Freundliches Wegzeichen

Freundliches Wegzeichen

Im Schweizer Jura

Im Schweizer Jura

24. Mai 2010

Die letzten Sachen in Basel sind geregelt. Es bleibt ein Nachmittag. So wenig Zeit nur! Es ist eine fast gemütlich zu nennende Runde, die uns von Nenzlingen über Blauen zurück nach Nenzlingen bringt. Spektakuläre Aussichten sucht man vergeblich. Der Reiz dieser Gegend muss gesucht werden, wirkt dann aber um so nachdrücklicher. Zumindest an diesem freundlichen Maitag ist es eine Landschaft zum Träumen. Man möchte sich ins Gras legen, das fröhliche Blau des Himmels wirken lassen und den Wolken nachschauen.
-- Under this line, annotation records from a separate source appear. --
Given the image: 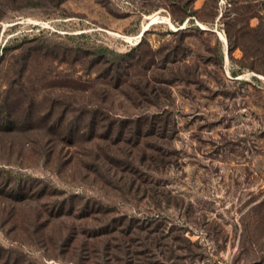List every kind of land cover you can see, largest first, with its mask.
I'll return each instance as SVG.
<instances>
[{"label": "rangeland", "instance_id": "obj_1", "mask_svg": "<svg viewBox=\"0 0 264 264\" xmlns=\"http://www.w3.org/2000/svg\"><path fill=\"white\" fill-rule=\"evenodd\" d=\"M0 166V264H264V0H0Z\"/></svg>", "mask_w": 264, "mask_h": 264}, {"label": "trees", "instance_id": "obj_2", "mask_svg": "<svg viewBox=\"0 0 264 264\" xmlns=\"http://www.w3.org/2000/svg\"><path fill=\"white\" fill-rule=\"evenodd\" d=\"M119 65L120 64H114V66H116L117 68L119 67ZM2 113L3 124L9 123V112L7 110H2ZM158 119V115H153L151 117H139L135 120H117L111 118L110 116H105L98 121L97 114L96 112H94L91 113V117L86 124V128L90 131L92 139L113 142L114 144L125 142L127 144H131L133 149L136 150L133 151L131 149L133 154H136V152H138V154H142L144 152V140L145 142H148L147 140H150L152 137H159V135L161 136L167 131V127L159 126ZM100 128H102L101 130H103L102 133H100L101 130L98 131ZM71 129L72 128H70L69 131ZM126 129L127 132H125ZM150 148L152 150L154 149L153 147ZM11 177L12 174H8L7 171H5L2 166H0V187L9 189L8 195L14 198H18V196H24L25 193H29V191H27V187L34 181L29 182L24 177H19L13 180L11 179ZM61 208L62 207L58 209ZM101 234L104 235L106 233L104 232V230H102Z\"/></svg>", "mask_w": 264, "mask_h": 264}, {"label": "bare ground", "instance_id": "obj_3", "mask_svg": "<svg viewBox=\"0 0 264 264\" xmlns=\"http://www.w3.org/2000/svg\"><path fill=\"white\" fill-rule=\"evenodd\" d=\"M144 32H145V31H144ZM144 32H143V33H144ZM143 33H142V35H143Z\"/></svg>", "mask_w": 264, "mask_h": 264}]
</instances>
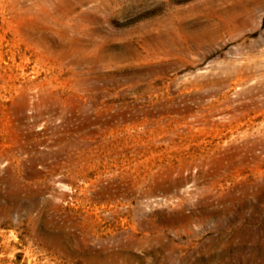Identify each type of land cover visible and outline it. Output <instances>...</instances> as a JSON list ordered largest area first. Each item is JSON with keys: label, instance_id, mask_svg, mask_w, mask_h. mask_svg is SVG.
<instances>
[{"label": "rangeland", "instance_id": "1", "mask_svg": "<svg viewBox=\"0 0 264 264\" xmlns=\"http://www.w3.org/2000/svg\"><path fill=\"white\" fill-rule=\"evenodd\" d=\"M0 264H264V0H0Z\"/></svg>", "mask_w": 264, "mask_h": 264}, {"label": "bare ground", "instance_id": "2", "mask_svg": "<svg viewBox=\"0 0 264 264\" xmlns=\"http://www.w3.org/2000/svg\"><path fill=\"white\" fill-rule=\"evenodd\" d=\"M167 180H168L167 181L168 182L167 185H165L164 183H159V182H158V184L160 186L166 187V190L169 191L172 188V186L179 185V184H182L183 182H185L186 178L182 176L181 169L176 168V169H174L173 171L170 172V174L167 177ZM102 194H103V192H102ZM179 218L182 221H186V222L191 221V215L182 214ZM188 233L191 234V231L188 230ZM189 242H191V240H189Z\"/></svg>", "mask_w": 264, "mask_h": 264}]
</instances>
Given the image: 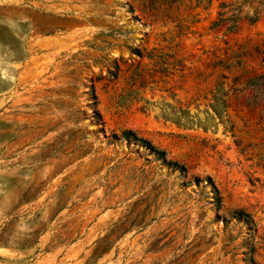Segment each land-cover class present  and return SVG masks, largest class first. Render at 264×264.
<instances>
[{
	"label": "rangeland",
	"instance_id": "rangeland-1",
	"mask_svg": "<svg viewBox=\"0 0 264 264\" xmlns=\"http://www.w3.org/2000/svg\"><path fill=\"white\" fill-rule=\"evenodd\" d=\"M0 264H264V0H0Z\"/></svg>",
	"mask_w": 264,
	"mask_h": 264
},
{
	"label": "trees",
	"instance_id": "trees-1",
	"mask_svg": "<svg viewBox=\"0 0 264 264\" xmlns=\"http://www.w3.org/2000/svg\"><path fill=\"white\" fill-rule=\"evenodd\" d=\"M95 118L99 121V113L97 111H94ZM120 137H122L126 141H132L133 143L137 144L138 146H142L148 154H151L153 157V160H158L162 164H164L166 167L170 169H176L178 174H182L184 172V167L182 165L177 164L175 161L169 160L165 157V152L162 149H158L155 146H153L148 140L139 137L128 130H123L120 133ZM208 180V183L210 184V191L212 194L211 203L213 206V209L216 210L219 208L220 205V198L217 194V189L215 188L214 184H212L209 181V178H206ZM192 182L194 184H198L199 179L195 176L191 177L189 180L185 179L184 183ZM237 217H240L243 219L246 223H249L248 216L243 212H236Z\"/></svg>",
	"mask_w": 264,
	"mask_h": 264
}]
</instances>
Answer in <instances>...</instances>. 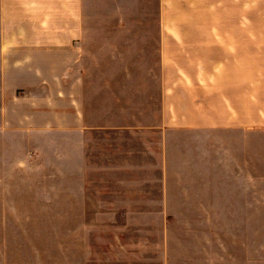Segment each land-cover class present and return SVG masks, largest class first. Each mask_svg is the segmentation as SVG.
Here are the masks:
<instances>
[{
	"label": "crops",
	"instance_id": "crops-1",
	"mask_svg": "<svg viewBox=\"0 0 264 264\" xmlns=\"http://www.w3.org/2000/svg\"><path fill=\"white\" fill-rule=\"evenodd\" d=\"M100 1L103 17L89 22V4ZM155 2L161 126L198 134L189 155L184 149L193 173L161 179L166 194L176 184L192 193L163 216L246 219L242 236L230 228L229 264H264V0ZM106 8L116 12L105 17ZM142 12L143 0H0L2 122L71 170L76 203L88 186L86 138L114 128L109 111L106 124L90 121L95 73L83 70L84 42L92 57L113 55L123 39L131 51L142 43ZM120 26L125 33L115 32ZM173 155L167 151L166 172ZM221 244L214 264H223Z\"/></svg>",
	"mask_w": 264,
	"mask_h": 264
},
{
	"label": "rangeland",
	"instance_id": "rangeland-1",
	"mask_svg": "<svg viewBox=\"0 0 264 264\" xmlns=\"http://www.w3.org/2000/svg\"><path fill=\"white\" fill-rule=\"evenodd\" d=\"M155 3L143 0L142 43L131 45V51L123 39L113 55L92 57L90 41L84 42L83 70L95 73L90 121L106 124L109 111L114 128L86 138L88 186L80 187L77 203L71 170H61L54 158L46 160L37 139L4 127L0 56V264H214L220 240L222 263L229 264L230 228L242 236L246 219L163 216L183 204L182 194L192 193L176 184L166 194L161 179H181L184 168L193 173L184 149L189 155L187 147L197 145L198 134L165 132L161 126L160 59L151 48ZM89 7L88 18L103 17L102 1ZM111 11L106 8L105 17ZM100 32H113V27ZM173 148V168L167 173L165 159Z\"/></svg>",
	"mask_w": 264,
	"mask_h": 264
}]
</instances>
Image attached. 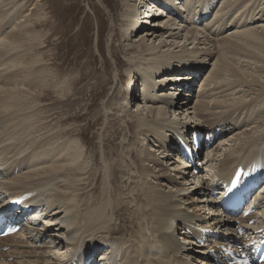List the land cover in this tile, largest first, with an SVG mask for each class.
I'll return each instance as SVG.
<instances>
[{
	"label": "bare ground",
	"instance_id": "obj_1",
	"mask_svg": "<svg viewBox=\"0 0 264 264\" xmlns=\"http://www.w3.org/2000/svg\"><path fill=\"white\" fill-rule=\"evenodd\" d=\"M15 1L16 6L7 3L4 8L0 0V192L12 196L35 193L25 203L31 207L28 215L34 221L29 230L0 238V249L7 247L0 250V264H79L90 257V264H196L201 258L202 264H213L219 246H235L241 230L252 236L264 220V194L258 199L263 208L254 225H248L254 215L230 217L220 210L218 197L212 196L236 166L264 164V66L255 61L257 57L250 60L252 51L247 52L249 57L233 60L243 41L255 38L259 30L264 34V18H234L239 5L247 6L249 0H119V25L113 33L119 35L126 59L109 49L117 73L114 79L120 84L127 78L135 85V76L142 90L138 95L131 86L116 90L112 84L102 95L105 110L98 119L103 116L104 122L96 128L100 142L111 140L112 144L123 136L134 150L133 157L102 151V175L97 164V170L92 168L95 155L86 157L87 147L84 149L78 138L60 145L63 138L58 136L59 145L47 149L52 136L38 138L42 128L59 135L78 132L72 124L82 115L67 114L49 122L59 113L50 116L48 106L53 105L42 102V96L51 94L48 89L53 81L49 79L56 75L50 74L45 64L51 59L41 52L40 45L35 47L36 33L26 22L35 14L17 22L23 4ZM141 6L149 8L139 20ZM16 9L17 14L13 12ZM262 9L259 3L260 14ZM256 19L257 26L241 30L248 20ZM143 23L147 26L140 32ZM228 27L235 30L224 35ZM22 49L31 54H23ZM21 64L28 67L23 69ZM209 64L191 106L196 75ZM108 73L105 84L110 85ZM58 87L59 96L65 97V90ZM116 97L124 101L123 109L110 104ZM168 108L180 112V121L167 116ZM256 108L260 109L252 110ZM126 110L135 119L126 121L119 132L105 133V127L113 126ZM196 130L209 135L210 140L218 138L198 162L202 168L197 173L180 156L178 142V138L189 141ZM140 145L143 148L137 150L135 146ZM193 152L199 155L197 149ZM109 156L121 158L125 174L131 171L129 177H137L130 202H119L124 199L121 191L114 193L116 177L106 163ZM195 161L193 168L198 167ZM98 173L102 182L97 192ZM187 179L192 180L191 186L187 187ZM130 204L136 220L127 225L129 220L120 215L121 225L113 226ZM203 228L212 235L201 231ZM204 237L208 243L201 246L197 240ZM99 248L103 252L95 257ZM9 257H13L11 262Z\"/></svg>",
	"mask_w": 264,
	"mask_h": 264
},
{
	"label": "rangeland",
	"instance_id": "obj_2",
	"mask_svg": "<svg viewBox=\"0 0 264 264\" xmlns=\"http://www.w3.org/2000/svg\"><path fill=\"white\" fill-rule=\"evenodd\" d=\"M15 2H16L15 0H11V1L3 0L1 5L4 6L7 3H10V6H13V5L16 6ZM119 2H120L119 0H20L18 1V3L23 4L24 8L23 7L20 8L22 12L19 13L16 21L17 22H19V20L22 21V19H27L28 18L27 16H30V14L31 15L35 14L33 15L34 17L30 16L29 20L26 21L28 24L33 26L34 28L33 30L36 33L37 40L35 41L34 45L35 47H36V44L37 46L40 45L42 47L41 52H43L44 55L46 54L45 56H47V58L51 59L49 60L51 65L50 64L48 65L45 64V65L47 66V68L49 66L50 74L56 75L57 77V78L55 77V78L49 79L50 81H53L51 83L53 86L50 85L51 88L48 89L50 90L51 94L42 96L43 97L42 102L46 100V102H44L45 104H51L55 107L54 108L53 106H50V107L48 106V108H51L47 111L48 113L51 114L49 115L53 116L54 113H57V112L59 113L58 115L54 114V116L55 115L57 116L51 117L52 119H50L49 122L53 123L55 120L59 121L60 118H63L67 114L73 115L77 113V114L82 115V117L76 119L74 123L72 124L73 127L78 129V132L70 133L71 135L68 133H63L59 135V134L50 133L49 130L47 131L44 128H42V126H39V129L40 127L42 128L41 129L42 132L41 130L37 132L38 138L42 139L46 135L49 137L50 135L52 136L50 138L51 142H49L51 145L48 143L49 146L46 145L45 146L46 149L49 147L54 148L56 146L55 144L59 145L60 143V145H62L67 140L69 139L71 140V138L73 139L78 138L81 142V145L84 147V149L87 147L85 150V154L87 155L86 157L91 159V155L92 154L95 155L96 160H94L95 163L92 164V168L94 170H97L96 169V164H97V168L100 172L102 171V168H103V165L101 163L102 159L101 158H100L101 160L99 159L102 151L106 153L108 152V154L118 151V152H121L122 155L124 154L125 156L126 155L132 156V157L134 156V150H131L133 147L131 141L129 142L130 144L125 143V140L122 139L123 136H120L117 140H114L112 144L110 143L111 140H108L105 143H103L102 141L100 142V139L97 136V129L99 128L100 125L103 124L102 122H104V118L102 116L98 119V116L102 115V113H104V110H105L104 104H102L103 103L102 100H104V98H102V95L104 94V92L106 93V91L109 90L112 84L116 85L115 86L116 90L124 89V88L126 89L128 86H131L133 89H135V91L137 90L136 93L138 95L141 93V90H142V87L141 85L139 86V84L137 83L135 76H134L135 85L130 84L127 78L126 80H124L123 83H120V84L119 82H117V80L115 81L117 73L114 70L113 59L111 58L109 54V49L113 48L117 55L123 57L122 55L123 52H121V49L119 46V44L121 43V40L119 39V35L118 34L115 35L113 33V30H116V28H118V25H119V21H117V19H119L118 15H119V10H120ZM248 3L249 4L247 6L239 5L238 11L235 12L234 18L243 17V18L254 19L259 16H260V19L264 18V0H249ZM259 3H262V8H263L261 10V14L258 12ZM178 6H179V9L182 10V6L180 5ZM256 7H257V10H256L257 12L255 11ZM148 8L149 6L148 7L141 6V8L139 9V15H137V17L138 16L139 17L137 19L139 18L142 19V16L145 14ZM218 8L219 6L216 7V10ZM216 10L212 12V15L215 13ZM17 11L19 12V9H16L13 12L17 14L18 13ZM248 22L250 23H248L246 27L243 26L242 29L241 28L240 29L244 30L249 27L257 26L258 24V23H255L257 22V19L255 21L248 20ZM145 25L147 26V23H143L141 25L142 30L140 32H144ZM228 29H227L228 31L226 30V33L227 32L228 33L227 34L224 33V35L230 34L233 29L235 30V27H228ZM255 35L256 37L253 38L254 40L252 38H247V40L243 41L242 44L240 43L241 46L237 47V49L238 48L239 49L238 50L235 49L234 51V57L236 58H233V60L236 59L237 61L238 58H242V57L245 58L252 51L251 55L254 54V56H252L254 58H251L250 60H253V59L255 60V57H257L255 61H261V63L264 66V60H263L264 59V34H262L261 31L259 30V32ZM241 47L243 48L241 49ZM22 53L23 54L26 53L27 55L31 54L30 51H26L23 49H22ZM217 56L218 54H216L214 58H216ZM123 58L126 59L125 56ZM214 58L210 61V64L213 63ZM116 62H117V59H116ZM23 64L26 65L25 63ZM210 64L207 65L205 68H203L201 72L198 73V75H196V79L192 87L193 90H191V92L193 91V98L191 99V103H189V105L191 106L193 105L195 98L197 96L198 87H199L198 82L205 80L204 78L207 75V71L211 68ZM24 65L21 64L20 67H22L23 69L24 67L26 68L28 67ZM234 66L239 68L238 64H235ZM108 72L111 73L110 74L111 80L108 82V83H111L110 85L105 84V78L109 76ZM106 73H108V75ZM16 79L19 80L20 78L18 77ZM22 79L26 80V77L24 76ZM58 86H61L62 91L65 90L66 92L65 97L59 96L58 91L60 87ZM263 102H264V98H263ZM110 104L113 105L112 107L115 106V108L123 109L122 104H124V101L116 97L115 99H112L110 101ZM43 106L44 105H42L41 107L43 108ZM142 106L144 105L142 104ZM56 107L57 108L59 107V108L57 109ZM39 108H37L38 111H39ZM133 108L134 107L130 108V106H127V109L133 110ZM257 109L259 110L260 108H256L252 110H257ZM176 110L177 109L168 108L167 116L175 120L181 119L179 118L181 116L180 112L177 113L178 110L177 112ZM42 112L43 110L40 111V113H37L39 114L38 116L42 115ZM47 112L45 113L47 114ZM125 112L126 114L124 116L120 115L121 119L116 120L113 123V126L112 124H108V127L107 126L105 127L106 129L105 133L109 132L110 130H112L110 131L112 133L119 132L121 130L120 128H124L126 121L135 119L132 113L131 114L128 113V110H126ZM175 112L177 113V115H175ZM262 117H264V114ZM257 122H259V120ZM252 124H255V123H252ZM56 126L57 124L54 126V128ZM133 126L135 125L133 124ZM62 127H66V126L62 125ZM122 134H124L123 131H122ZM67 135L69 137L68 139H65L67 138L65 137ZM58 136L59 137L62 136L63 140L61 139L59 142L58 140L61 137L58 138ZM217 139L218 138H216L214 141L215 144L218 143ZM61 141L63 142L62 144H61ZM122 143H125V144H122ZM135 148H137V150H141L143 147H141L140 145V146H135ZM205 154H206L205 151H203V154H201V160L205 156ZM21 155L22 154H20L18 157H20ZM13 158L15 159L16 157H13ZM119 160L121 161V163L119 162ZM119 160L111 159L109 156V159H106V163L111 167V170L116 177L114 179L115 181L114 193L121 191L122 193L121 196L124 199H121L119 202L127 203L128 201L130 202L132 200L130 191H134V186H136L138 180H137V177L136 178L129 177L131 175L130 173L131 171L130 172L128 171V175L125 174L124 172L125 163L124 161H122L121 158H119ZM200 168H202V166L199 167V170ZM24 170L25 169H23V171ZM120 170H121V173H119ZM15 173H17V168H15ZM101 175H102V172H101ZM188 180L190 179H187V182H188L187 187L191 186L190 182H192V180L190 181ZM101 182L102 180L100 177V173H98L97 181H96V185H97L96 191L97 192L100 190ZM187 206H188L187 204H184L185 208H187ZM114 207L116 208V206ZM123 210H124L123 212H120L118 214V217L116 218L118 222L116 223V225L113 224V226L116 227L118 225H121L119 221H121L122 217H124L122 218L124 219V221L129 220L128 223L125 222V224L127 225L128 224L130 225V223L133 222L131 221L132 219L136 220L134 216H131V213L135 211L132 205L129 207L128 210H126L127 212L125 211V209ZM191 210L192 209H190V211ZM120 215H121V218L119 217ZM128 216L130 217V219ZM129 231L130 230H128V233ZM179 241L181 242V239H179ZM101 249L102 248H99L95 251V254H94L95 257L96 256L100 257V255L103 252ZM0 250L5 251L7 250V247H4ZM12 258L13 257H9L7 260L11 262L13 260ZM2 259L3 258H0V260ZM201 260L202 258L199 259L198 262H196V264H202Z\"/></svg>",
	"mask_w": 264,
	"mask_h": 264
}]
</instances>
Der Reiz dieses Teils der Schweizer Jura sind für mich die meist gelb leuchtenden, manchmal bunt funkelnden Trockenwiesen. Das frische Maigrün in all seinen Schattierungen, von hellgrün, fast gelblich bis dunklem, satten Grün. Der sanfte Schwung der Hügel, der auf weiter entfernten Bergen auch durch schroffe Felsen überzeichnet werden kann. (weiterlesen …)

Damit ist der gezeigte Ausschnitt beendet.